I’ve tested some URL’s that were embedded in these email (https://tinyurl.com/y93bqnl6).. See VirusTotal scan restults . Nothing. The Header was interesting as it was showing as SPF=pass. Some interesting bits below:
ARC-Authentication-Results: i=1; mx.google.com; spf=pass (google.com: domain of return@telus.com designates 188.138.79.170 as permitted sender) smtp.mailfrom=return@telus.com; dmarc=fail (p=NONE sp=QUARANTINE dis=NONE) header.from=gmail.com Received: from deep.ukriminode.com (static-ip-188-138-79-170.inaddr.ip-pool.com. [188.138.79.170]) by mx.google.com with ESMTP id j191si3483971wmd.61.2018.04.21.19.33.46 for <not-my-real-email@gmail.com>; Sat, 21 Apr 2018 19:33:46 -0700 (PDT) Received-SPF: pass (google.com: domain of return@telus.com designates 188.138.79.170 as permitted sender) client-ip=188.138.79.170; Authentication-Results: mx.google.com; spf=pass (google.com: domain of return@telus.com designates 188.138.79.170 as permitted sender) smtp.mailfrom=return@telus.com; dmarc=fail (p=NONE sp=QUARANTINE dis=NONE) header.from=gmail.com
So obvisouly it’s passing SPF.
There’s quite a few Google Forums page regarding this issue where people are already complaining about it.:
- why did i get an email email from my self vai telus.com
- Getting absurd emails from “me”
- Blocking Spoof Emails from a Source
- I have just received spam email from myself via telus.com How do I stop this type of activity?
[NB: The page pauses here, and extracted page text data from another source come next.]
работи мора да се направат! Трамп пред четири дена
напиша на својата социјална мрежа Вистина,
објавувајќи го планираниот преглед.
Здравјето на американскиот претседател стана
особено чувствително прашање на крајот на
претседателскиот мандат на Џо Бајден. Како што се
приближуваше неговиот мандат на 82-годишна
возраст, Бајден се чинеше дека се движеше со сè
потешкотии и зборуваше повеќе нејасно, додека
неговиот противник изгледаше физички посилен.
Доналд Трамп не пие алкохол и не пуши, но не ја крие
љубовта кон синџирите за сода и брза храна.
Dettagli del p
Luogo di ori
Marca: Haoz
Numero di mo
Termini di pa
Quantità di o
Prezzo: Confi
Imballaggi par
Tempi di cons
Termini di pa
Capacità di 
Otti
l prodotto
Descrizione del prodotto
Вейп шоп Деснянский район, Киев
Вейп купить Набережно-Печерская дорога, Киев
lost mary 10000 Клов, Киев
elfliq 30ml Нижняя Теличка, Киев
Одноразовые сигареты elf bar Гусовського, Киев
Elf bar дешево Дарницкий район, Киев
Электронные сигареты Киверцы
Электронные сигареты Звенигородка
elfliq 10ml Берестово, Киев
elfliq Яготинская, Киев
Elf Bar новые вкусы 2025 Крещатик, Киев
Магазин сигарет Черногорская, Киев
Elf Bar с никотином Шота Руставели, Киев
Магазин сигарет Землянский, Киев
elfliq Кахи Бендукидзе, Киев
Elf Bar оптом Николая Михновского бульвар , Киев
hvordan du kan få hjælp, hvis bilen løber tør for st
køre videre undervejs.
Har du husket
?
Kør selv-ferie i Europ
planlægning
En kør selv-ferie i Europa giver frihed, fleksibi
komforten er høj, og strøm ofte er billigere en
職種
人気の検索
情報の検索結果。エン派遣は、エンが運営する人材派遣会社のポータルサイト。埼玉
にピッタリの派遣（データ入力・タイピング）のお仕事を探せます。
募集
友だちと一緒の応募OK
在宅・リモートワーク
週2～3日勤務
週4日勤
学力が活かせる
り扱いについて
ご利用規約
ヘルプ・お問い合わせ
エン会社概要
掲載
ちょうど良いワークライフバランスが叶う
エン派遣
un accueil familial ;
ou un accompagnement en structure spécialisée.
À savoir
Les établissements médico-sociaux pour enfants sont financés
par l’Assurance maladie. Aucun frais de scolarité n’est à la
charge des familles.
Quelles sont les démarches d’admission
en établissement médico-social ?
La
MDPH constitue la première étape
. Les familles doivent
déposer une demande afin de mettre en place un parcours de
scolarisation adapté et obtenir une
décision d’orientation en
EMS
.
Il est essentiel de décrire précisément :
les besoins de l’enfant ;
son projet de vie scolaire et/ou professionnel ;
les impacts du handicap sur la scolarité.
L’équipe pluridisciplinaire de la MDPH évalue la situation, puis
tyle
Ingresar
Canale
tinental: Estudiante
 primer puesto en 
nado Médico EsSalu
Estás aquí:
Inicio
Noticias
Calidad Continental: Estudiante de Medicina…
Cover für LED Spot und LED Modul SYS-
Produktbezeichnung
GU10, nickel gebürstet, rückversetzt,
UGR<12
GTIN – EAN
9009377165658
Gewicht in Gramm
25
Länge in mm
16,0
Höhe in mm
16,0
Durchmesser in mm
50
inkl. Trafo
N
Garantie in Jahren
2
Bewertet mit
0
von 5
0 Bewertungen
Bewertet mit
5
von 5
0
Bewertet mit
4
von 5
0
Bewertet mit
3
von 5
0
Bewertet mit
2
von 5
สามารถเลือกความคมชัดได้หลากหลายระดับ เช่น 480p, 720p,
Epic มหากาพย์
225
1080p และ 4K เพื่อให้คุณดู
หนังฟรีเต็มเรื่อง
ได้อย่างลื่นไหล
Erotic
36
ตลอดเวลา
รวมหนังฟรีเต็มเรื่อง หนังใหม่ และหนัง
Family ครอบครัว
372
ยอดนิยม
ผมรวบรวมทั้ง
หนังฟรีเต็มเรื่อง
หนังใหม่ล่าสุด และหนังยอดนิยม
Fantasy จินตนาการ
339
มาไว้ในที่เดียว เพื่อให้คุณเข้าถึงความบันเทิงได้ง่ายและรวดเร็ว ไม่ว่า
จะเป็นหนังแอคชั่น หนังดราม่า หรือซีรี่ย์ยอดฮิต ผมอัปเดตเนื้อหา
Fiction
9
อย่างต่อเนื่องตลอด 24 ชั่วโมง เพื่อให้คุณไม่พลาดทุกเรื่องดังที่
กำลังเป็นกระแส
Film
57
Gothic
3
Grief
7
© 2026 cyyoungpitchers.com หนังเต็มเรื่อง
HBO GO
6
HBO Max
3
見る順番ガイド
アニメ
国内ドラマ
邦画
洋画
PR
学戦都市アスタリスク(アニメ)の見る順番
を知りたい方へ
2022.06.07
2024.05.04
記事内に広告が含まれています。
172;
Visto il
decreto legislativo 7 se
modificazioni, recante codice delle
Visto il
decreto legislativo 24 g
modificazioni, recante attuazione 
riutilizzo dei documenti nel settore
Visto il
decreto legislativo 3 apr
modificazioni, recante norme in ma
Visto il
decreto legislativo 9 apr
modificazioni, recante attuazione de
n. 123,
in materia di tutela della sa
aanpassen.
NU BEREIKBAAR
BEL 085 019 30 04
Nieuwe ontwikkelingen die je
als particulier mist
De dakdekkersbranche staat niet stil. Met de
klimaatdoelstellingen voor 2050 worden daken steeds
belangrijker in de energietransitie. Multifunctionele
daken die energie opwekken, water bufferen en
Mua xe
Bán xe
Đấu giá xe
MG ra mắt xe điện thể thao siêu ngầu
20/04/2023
I wouldn’t worry about it too much, fix you stuff Telus and back to you Google.
Update:
I twitted the following message and Telus.com Support responded back
Thank you for sharing with us. We are aware of the issue and can confirm that the emails are not being sent from a TELUS server. We are currently working with 3rd party email vendors to have this resolved. Please do not respond to any suspicious emails. https://t.co/uFl4Zm0Tv9
— TELUS Support (@TELUSsupport) April 22, 2018
Must be horrible working at Telus IT Support right now trying to sort this out. Hope it gets sorted quickly and no client data is compromised.
same problem 2me
they all have ?
“Message-ID: ”
rfc822msgid:
Can I filter by this field?
Yo, I got the same spamming email from “me”
It’s so annoying.
What I did was do a filter in my gmail, but I want a permanent fix.